Once again, the peaceful, isolated setting added to the
charm of this place, and everybody liked it a lot, in spite of the scorching
Our last temple of the day, and of this trip, was Bakong, the middle child of the Roluos temples. This temple enjoyed much more than the typical middle-child status – it was Indravarman’s State Temple (just as Angkor Wat was Suryavarman’s State Temple in a slightly later era), dedicated to Lord Shiva, and was the first of the Khmer “mountain” temples. So, it was built on quite a grand scale, with not one, but two moats, and covering a large area. The passageway to this temple was picturesque:
Passage to Bakong
There was a mercifully shady area past the moat, and benches
to sit on as well, so we flopped there for a few minutes while Sarng filled us
in on what to expect. I pricked my ears when the words “steps” and “climb”
reached my ears. My heart sank. It was
about 100 degrees in the shade, and I was in no mood to do any more
climbing. My only hope lay with the
older four: if they decided not to climb, I could save face by claiming to want to
keep them company and look after them.
We walked around the remains of the laterite walls that enclosed this temple, and stopped at a shady spot from where we gazed up at the temple. It was an impressive sight, with its towers soaring high into the sky. What caught my eye were the steps: a countless number of them, steep, narrow and cracked, looking heat-hazed and completely uninviting. I fervently hoped that the others felt similarly about the steps. I was so obsessed with those steps that I paid scant attention to what Sarng was saying, only noticing the lone intact elephant and the many broken lions that guarded the different tiers of the pyramid (or was it the lone intact lion and the many broken elephants??)

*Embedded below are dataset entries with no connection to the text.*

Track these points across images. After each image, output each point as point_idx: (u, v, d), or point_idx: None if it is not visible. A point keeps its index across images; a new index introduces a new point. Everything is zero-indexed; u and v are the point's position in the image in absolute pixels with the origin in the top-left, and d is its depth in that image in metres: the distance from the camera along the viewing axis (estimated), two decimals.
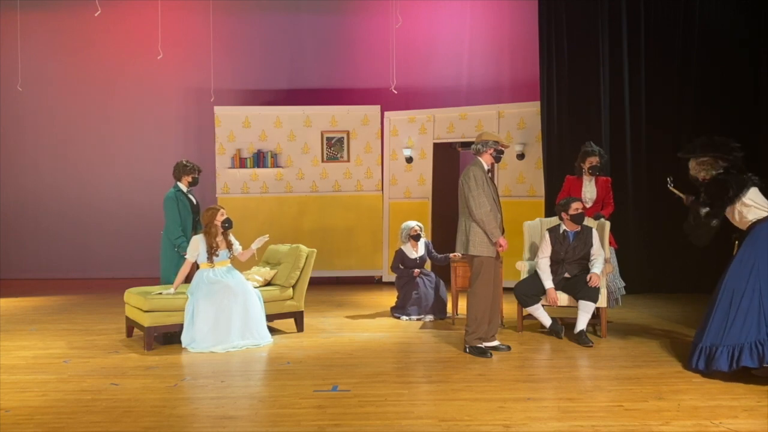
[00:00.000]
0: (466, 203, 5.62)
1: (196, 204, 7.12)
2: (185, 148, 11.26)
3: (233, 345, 5.92)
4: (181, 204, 6.88)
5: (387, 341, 6.28)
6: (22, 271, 11.24)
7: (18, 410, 4.34)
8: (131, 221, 11.25)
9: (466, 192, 5.61)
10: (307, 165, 10.22)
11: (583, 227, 6.33)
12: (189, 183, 7.06)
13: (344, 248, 10.12)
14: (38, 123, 11.51)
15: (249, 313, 6.07)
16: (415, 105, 10.54)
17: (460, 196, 5.70)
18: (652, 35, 8.70)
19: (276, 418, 4.15)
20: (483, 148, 5.71)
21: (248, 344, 5.99)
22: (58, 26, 11.39)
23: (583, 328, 6.05)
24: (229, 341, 5.92)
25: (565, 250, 6.30)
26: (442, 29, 11.14)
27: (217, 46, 10.82)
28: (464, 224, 5.67)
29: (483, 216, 5.55)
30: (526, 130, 9.45)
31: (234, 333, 5.96)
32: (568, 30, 8.92)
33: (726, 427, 3.91)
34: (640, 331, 6.41)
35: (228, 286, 6.04)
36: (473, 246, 5.60)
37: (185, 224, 6.86)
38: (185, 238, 6.75)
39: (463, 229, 5.67)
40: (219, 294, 5.98)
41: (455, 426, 3.98)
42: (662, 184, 8.36)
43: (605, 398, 4.47)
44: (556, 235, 6.36)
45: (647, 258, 8.79)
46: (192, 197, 7.10)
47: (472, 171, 5.65)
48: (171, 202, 6.86)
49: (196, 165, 7.15)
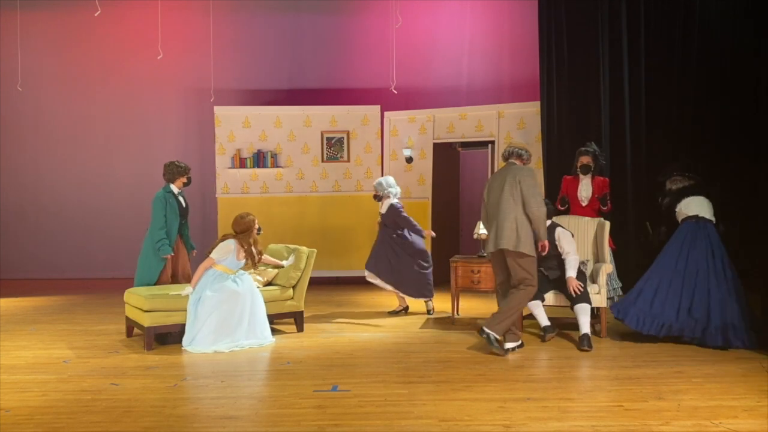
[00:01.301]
0: (523, 201, 5.70)
1: (185, 206, 7.03)
2: (185, 148, 11.26)
3: (237, 344, 5.93)
4: (169, 206, 6.81)
5: (387, 341, 6.28)
6: (22, 271, 11.24)
7: (18, 410, 4.34)
8: (131, 221, 11.23)
9: (525, 190, 5.71)
10: (307, 165, 10.22)
11: (550, 226, 6.27)
12: (184, 184, 6.99)
13: (344, 248, 10.12)
14: (38, 123, 11.51)
15: (255, 315, 6.11)
16: (415, 105, 10.54)
17: (508, 194, 5.73)
18: (652, 35, 8.69)
19: (276, 418, 4.16)
20: (528, 158, 5.99)
21: (252, 344, 6.01)
22: (58, 26, 11.38)
23: (587, 331, 5.97)
24: (234, 341, 5.94)
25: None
26: (442, 29, 11.14)
27: (217, 46, 10.82)
28: (514, 222, 5.70)
29: (542, 216, 5.71)
30: (526, 130, 9.46)
31: (239, 334, 5.98)
32: (568, 30, 8.92)
33: (726, 427, 3.91)
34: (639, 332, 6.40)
35: (235, 290, 6.04)
36: (523, 244, 5.68)
37: (171, 226, 6.80)
38: (168, 240, 6.72)
39: (513, 227, 5.69)
40: (225, 295, 5.98)
41: (455, 426, 3.98)
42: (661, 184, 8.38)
43: (605, 398, 4.47)
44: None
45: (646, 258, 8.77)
46: (182, 199, 7.01)
47: (529, 171, 5.82)
48: (159, 202, 6.79)
49: (187, 165, 7.10)
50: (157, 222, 6.76)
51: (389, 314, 7.63)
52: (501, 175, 5.89)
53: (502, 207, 5.73)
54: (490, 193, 5.89)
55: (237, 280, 6.13)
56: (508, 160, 6.02)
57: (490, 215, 5.88)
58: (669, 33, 8.67)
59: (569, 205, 7.28)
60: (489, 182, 6.01)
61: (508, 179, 5.76)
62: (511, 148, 5.99)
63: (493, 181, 5.93)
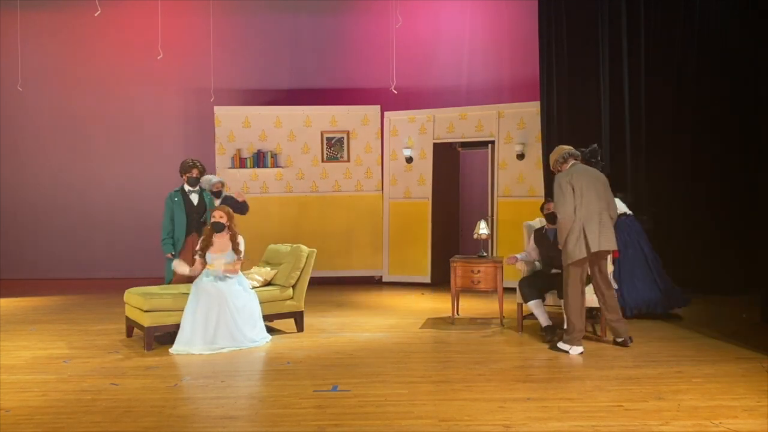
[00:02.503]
0: (608, 203, 5.80)
1: (197, 204, 7.02)
2: (185, 148, 11.25)
3: (219, 347, 5.85)
4: (175, 204, 6.90)
5: (387, 341, 6.28)
6: (22, 271, 11.23)
7: (18, 410, 4.34)
8: (131, 221, 11.24)
9: (609, 193, 5.86)
10: (307, 165, 10.22)
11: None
12: (189, 178, 7.01)
13: (344, 248, 10.12)
14: (38, 123, 11.51)
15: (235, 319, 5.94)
16: (415, 105, 10.54)
17: (602, 195, 5.78)
18: (651, 35, 8.70)
19: (276, 418, 4.16)
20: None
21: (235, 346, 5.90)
22: (58, 26, 11.38)
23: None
24: (215, 343, 5.85)
25: (548, 248, 6.35)
26: (442, 29, 11.14)
27: (217, 46, 10.81)
28: (610, 221, 5.79)
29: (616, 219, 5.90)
30: (526, 130, 9.45)
31: (219, 337, 5.87)
32: (568, 30, 8.92)
33: (726, 427, 3.91)
34: (639, 332, 6.40)
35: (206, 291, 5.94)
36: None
37: (178, 225, 6.88)
38: (171, 239, 6.83)
39: (612, 228, 5.80)
40: (199, 296, 5.93)
41: (455, 426, 3.98)
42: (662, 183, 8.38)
43: (605, 398, 4.47)
44: (539, 235, 6.51)
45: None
46: (196, 196, 7.03)
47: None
48: (166, 202, 6.98)
49: (197, 162, 7.08)
50: (163, 221, 6.94)
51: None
52: (589, 174, 5.81)
53: (600, 207, 5.70)
54: (585, 192, 5.67)
55: (216, 281, 6.01)
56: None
57: (584, 215, 5.63)
58: (669, 33, 8.67)
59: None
60: (578, 181, 5.68)
61: (601, 180, 5.83)
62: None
63: (584, 181, 5.71)
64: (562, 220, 5.67)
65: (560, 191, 5.69)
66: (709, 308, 7.62)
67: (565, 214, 5.64)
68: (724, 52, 8.52)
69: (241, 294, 6.10)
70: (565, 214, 5.64)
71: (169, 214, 6.90)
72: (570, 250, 5.64)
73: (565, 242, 5.67)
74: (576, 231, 5.62)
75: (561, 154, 5.94)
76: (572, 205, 5.63)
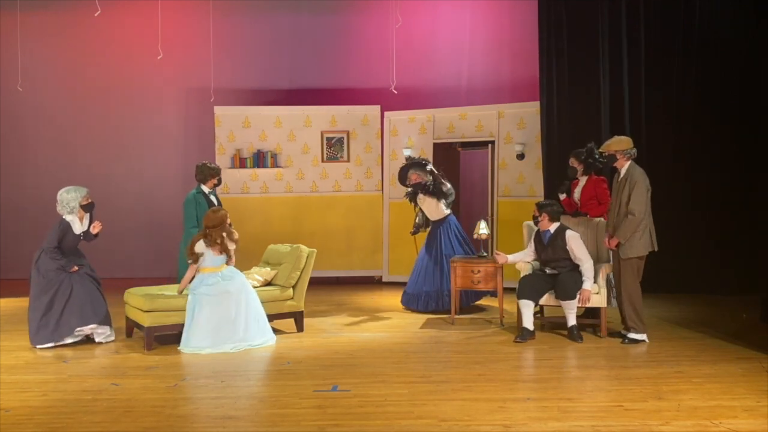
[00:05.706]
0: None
1: (218, 205, 7.18)
2: (185, 148, 11.25)
3: (236, 346, 5.90)
4: (199, 206, 7.03)
5: (387, 341, 6.28)
6: (23, 271, 11.19)
7: (18, 410, 4.34)
8: (131, 221, 11.22)
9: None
10: (307, 165, 10.22)
11: (558, 229, 6.32)
12: (214, 185, 7.31)
13: (344, 248, 10.11)
14: (38, 123, 11.50)
15: (251, 314, 6.05)
16: (415, 105, 10.53)
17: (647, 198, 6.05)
18: (652, 35, 8.69)
19: (276, 418, 4.16)
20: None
21: (251, 345, 5.97)
22: (58, 26, 11.37)
23: (574, 323, 6.19)
24: (233, 342, 5.90)
25: (543, 251, 6.36)
26: (442, 29, 11.13)
27: (217, 46, 10.81)
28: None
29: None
30: (526, 130, 9.45)
31: (237, 335, 5.94)
32: (568, 30, 8.91)
33: (726, 427, 3.91)
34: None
35: (227, 290, 6.00)
36: None
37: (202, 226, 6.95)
38: None
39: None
40: (218, 297, 5.95)
41: (455, 426, 3.98)
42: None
43: (605, 398, 4.48)
44: (537, 236, 6.52)
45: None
46: (214, 198, 7.28)
47: None
48: (189, 204, 7.06)
49: (218, 166, 7.44)
50: (188, 222, 7.00)
51: None
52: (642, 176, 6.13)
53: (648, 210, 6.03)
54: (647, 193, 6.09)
55: (228, 280, 6.05)
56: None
57: (646, 217, 6.04)
58: (669, 32, 8.67)
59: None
60: (648, 184, 6.12)
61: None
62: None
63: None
64: (639, 215, 5.95)
65: (645, 189, 6.03)
66: (709, 308, 7.62)
67: (642, 213, 5.96)
68: (725, 52, 8.52)
69: (249, 293, 6.16)
70: (642, 213, 5.96)
71: (194, 215, 6.96)
72: (636, 245, 5.99)
73: (631, 237, 5.96)
74: (644, 228, 5.98)
75: (631, 150, 6.25)
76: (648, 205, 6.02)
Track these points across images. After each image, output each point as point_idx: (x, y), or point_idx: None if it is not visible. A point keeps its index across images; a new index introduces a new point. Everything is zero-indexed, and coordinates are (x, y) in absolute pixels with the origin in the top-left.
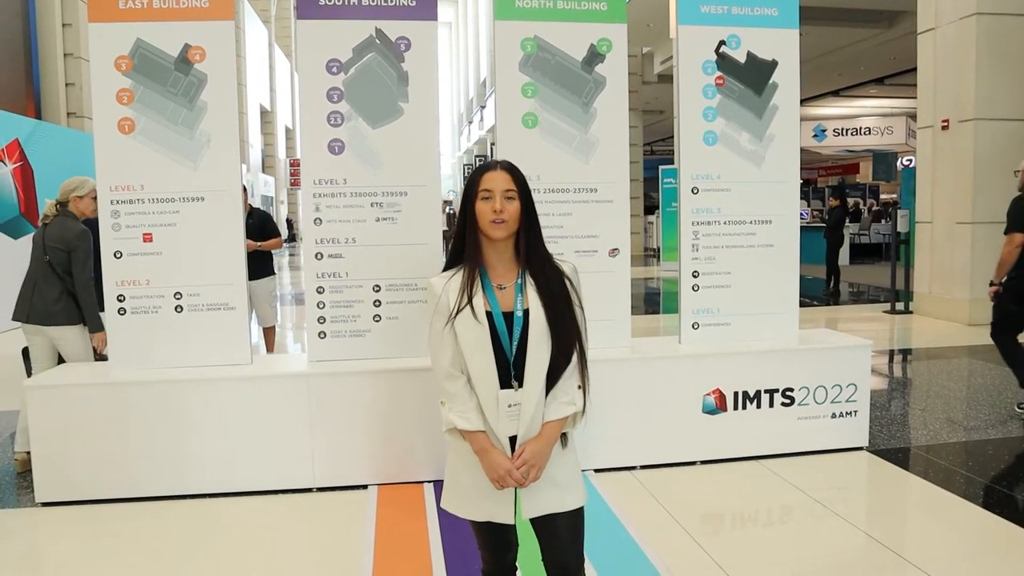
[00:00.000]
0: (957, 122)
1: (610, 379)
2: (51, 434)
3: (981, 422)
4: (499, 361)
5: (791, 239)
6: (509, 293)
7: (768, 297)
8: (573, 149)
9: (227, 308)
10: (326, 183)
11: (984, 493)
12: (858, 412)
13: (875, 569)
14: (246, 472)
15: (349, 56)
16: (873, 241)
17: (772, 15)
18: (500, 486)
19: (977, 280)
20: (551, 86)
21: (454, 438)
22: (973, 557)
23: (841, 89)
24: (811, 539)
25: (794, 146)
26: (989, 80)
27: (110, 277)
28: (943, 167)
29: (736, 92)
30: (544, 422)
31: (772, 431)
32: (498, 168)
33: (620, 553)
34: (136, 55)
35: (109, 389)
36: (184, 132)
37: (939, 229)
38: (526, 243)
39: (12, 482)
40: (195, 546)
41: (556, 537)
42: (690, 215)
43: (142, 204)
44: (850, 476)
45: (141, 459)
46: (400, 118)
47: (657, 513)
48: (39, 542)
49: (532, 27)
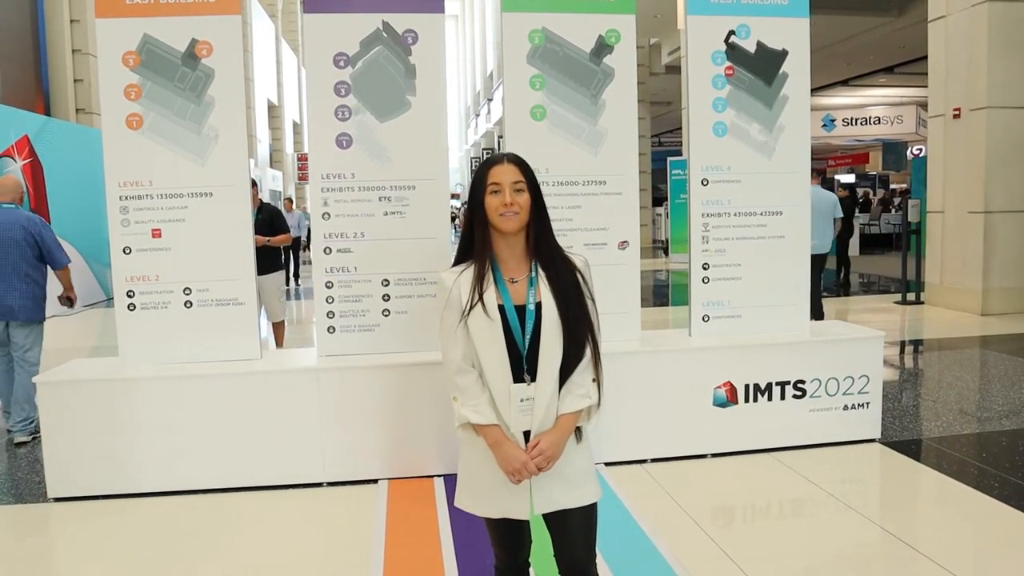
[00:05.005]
0: (969, 110)
1: (620, 372)
2: (62, 430)
3: (994, 413)
4: (512, 355)
5: (802, 230)
6: (521, 287)
7: (779, 289)
8: (582, 141)
9: (236, 303)
10: (334, 177)
11: (998, 484)
12: (870, 404)
13: (889, 561)
14: (256, 467)
15: (356, 50)
16: (883, 231)
17: (782, 4)
18: (516, 479)
19: (989, 270)
20: (559, 78)
21: (467, 434)
22: (987, 549)
23: (851, 78)
24: (824, 532)
25: (804, 137)
26: (1001, 68)
27: (119, 273)
28: (954, 156)
29: (746, 82)
30: (559, 414)
31: (784, 423)
32: (505, 161)
33: (632, 547)
34: (143, 51)
35: (119, 385)
36: (192, 127)
37: (951, 218)
38: (536, 236)
39: (25, 478)
40: (207, 541)
41: (568, 533)
42: (700, 207)
43: (151, 200)
44: (863, 468)
45: (152, 455)
46: (408, 111)
47: (668, 507)
48: (53, 538)
49: (540, 19)
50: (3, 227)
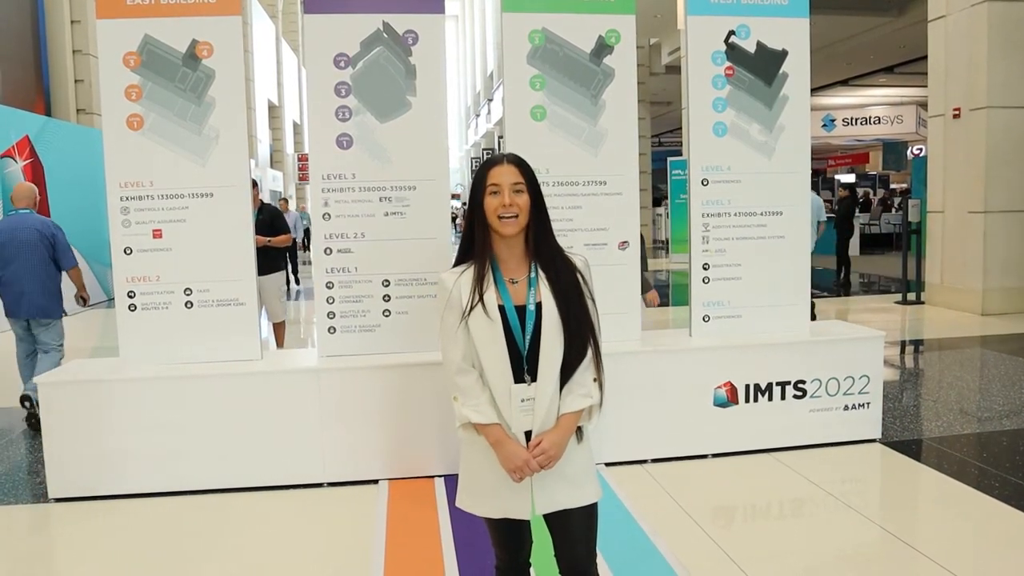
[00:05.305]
0: (969, 110)
1: (620, 372)
2: (63, 430)
3: (995, 413)
4: (512, 356)
5: (802, 230)
6: (521, 287)
7: (779, 289)
8: (582, 142)
9: (237, 304)
10: (335, 178)
11: (999, 484)
12: (871, 404)
13: (889, 562)
14: (257, 468)
15: (357, 50)
16: (883, 231)
17: (782, 4)
18: (518, 477)
19: (990, 269)
20: (559, 78)
21: (468, 433)
22: (988, 549)
23: (851, 78)
24: (824, 532)
25: (805, 137)
26: (1001, 68)
27: (120, 273)
28: (954, 156)
29: (746, 82)
30: (561, 414)
31: (784, 424)
32: (505, 162)
33: (632, 547)
34: (144, 51)
35: (120, 385)
36: (193, 128)
37: (951, 218)
38: (536, 237)
39: (25, 479)
40: (207, 541)
41: (569, 533)
42: (700, 207)
43: (151, 200)
44: (863, 468)
45: (152, 455)
46: (408, 112)
47: (669, 507)
48: (53, 538)
49: (540, 19)
50: (20, 231)
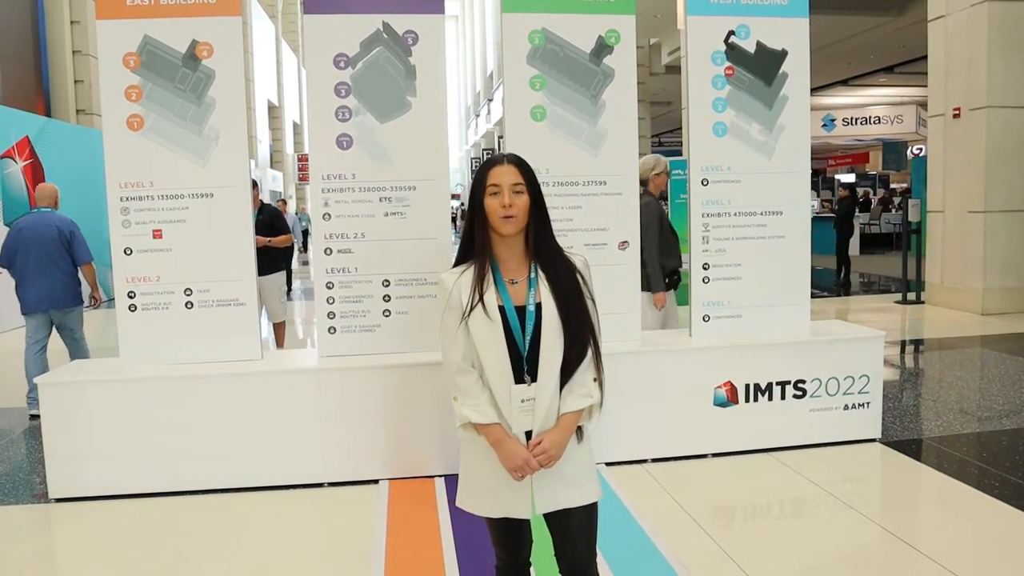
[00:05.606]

To my relief, the four grandparents elected not to go up (oh, joy!), and so I volunteered to stay behind with them and keep them company, while the others set off for the top.
We walked around to the back of the temple, because our vehicles were waiting for us there, and drank in the view of this side, bathed in the evening sunshine. It was very beautiful, calm and peaceful. We walked slowly back to the car, unassaulted by the vendors (who had found rich pickings in a group of German tourists), and relaxed in air-conditioned comfort until our tireless climbers returned a short while later. Apparently the climb had not been all that bad.
Behind Bakong: Far from the madding steps
We returned to our hotel, bathed, collected laundry, checked e-mail and relaxed for a while. The lovely Polie, Sarng’s wife, came to settle accounts and to say goodbye to us. She brought their adorable little girl along. Polie and Sarng played a huge role in making this trip as enjoyable as it was, and they did it in a gentle, low-key manner.
Those of us who had eaten at Amok yesterday had thoroughly enjoyed the experience, so we voted to go to that area again for dinner. This time, all eight of us went, since it was our last evening in Siem Reap. Our plan was to eat in a restaurant called Khmer Kitchen, rumored to have been frequented by Mick Jagger. A few of us who were too tired to walk, went ahead in a tuk-tuk.
Khmer Kitchen’s fame has clearly spread, because there was not a single empty table available. So, it was back to Amok, and this time, because we were such a large group, we were seated inside, which was just as well, as this area had fans, and we could avoid the cigarette smoke outside. We were in high spirits, and the waitresses smiled at us indulgently even as they tried to make sense of our vegetarian requests. We went the whole hog and had dessert as well, which came sparklingly presented.
We returned “home”, some of us by tuk-tuk, the rest on foot, and slept in our Golden Temple Villa beds for the last time. Tomorrow there would be packing and airports and flights and a whole new place to explore, but for tonight, more dreams of temples and steps.